MANUEL (em tom irônico)


Desculpe, meu bem, escapou. Mas é que ele fica falando como se entendesse, e não entende
é nada.

FERNANDA (olhando para Manuel por cima dos óculos, em tom de deboche)
E você, entende? Me recordo muito bem de quando foi pedir minha mão a papai. Ele
querendo que você, jornalista, se tornasse sócio dele e você disse com bastante clareza que
não entendia nada de tratores e detestava máquinas. Pelo interesse que mostrou quando
aceitou a proposta, não suponho que tenha aprendido muito nestes doze anos.

Manuel volta ao jornal, novamente impaciente, murmurando algo inaudível.

FERNANDA (abaixando o livro)


Quer ouvir música, Gisela trouxe alguns discos novos

MANUEL
Agora não, depois.

Manuel deixa o jornal na cama e pega uma revista. Vai em direção à janela, se encosta no
parapeito e antes de abrir a revista se depara com a cena de Fernanda lendo sob a luz do
abajur. Sorri alegre. Olha ao redor, suspira, abre a revista.

FERNANDA (cruzando os braços para se aquecer)
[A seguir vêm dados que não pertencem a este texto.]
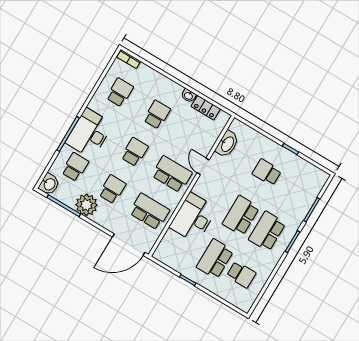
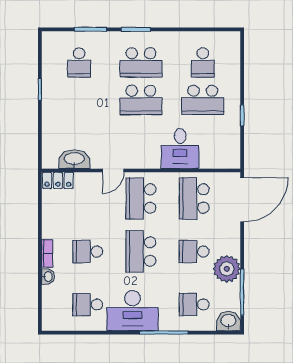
bookcase: (129, 59) -> (47, 253), moved
washbasin: (189, 96) -> (48, 277), moved
locker: (206, 108) -> (58, 180), moved, turned 90
desk: (89, 133) -> (133, 311), moved
school desk: (135, 152) -> (141, 252), width x1.85
school desk: (267, 172) -> (79, 62), moved
desk: (193, 218) -> (180, 149), width x0.73
door: (129, 245) -> (242, 200), hinge flipped
school desk: (241, 275) -> (203, 62), turned 180

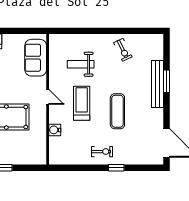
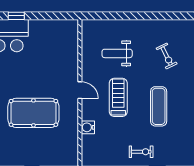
exercise bike: (123, 50) -> (167, 56), moved
sofa: (36, 58) -> (66, 46), removed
Pode fechar a janela? Estou com frio, já começou o inverno.

MANUEL (vislumbrado olhando para Fernanda)


Claro que sim, querida.

Fernanda sorri.

CLOSE EM MANUEL

Manuel se vira e olha para o céu como se se despedindo. Fecha a janela lentamente. Olha
mais uma vez para as estrelas e fecha a cortina, deixando apenas uma brecha.